Using the listing below, please gather every line containing the word "Immunodeficiency".

--

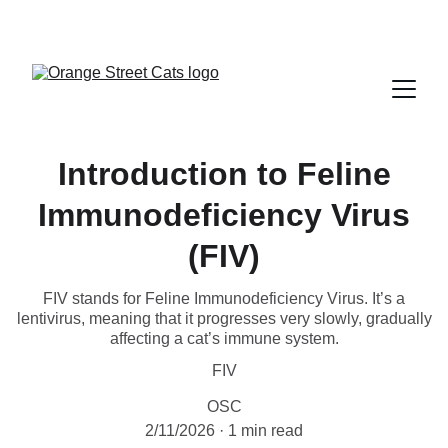
Introduction to Feline
Immunodeficiency Virus
(FIV)
FIV stands for Feline Immunodeficiency Virus. It’s a
lentivirus, meaning that it progresses very slowly, gradually
affecting a cat’s immune system.
FIV
OSC
2/11/2026
1 min read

--

SOLUTION BELOW —
Immunodeficiency Virus
FIV stands for Feline Immunodeficiency Virus. It’s a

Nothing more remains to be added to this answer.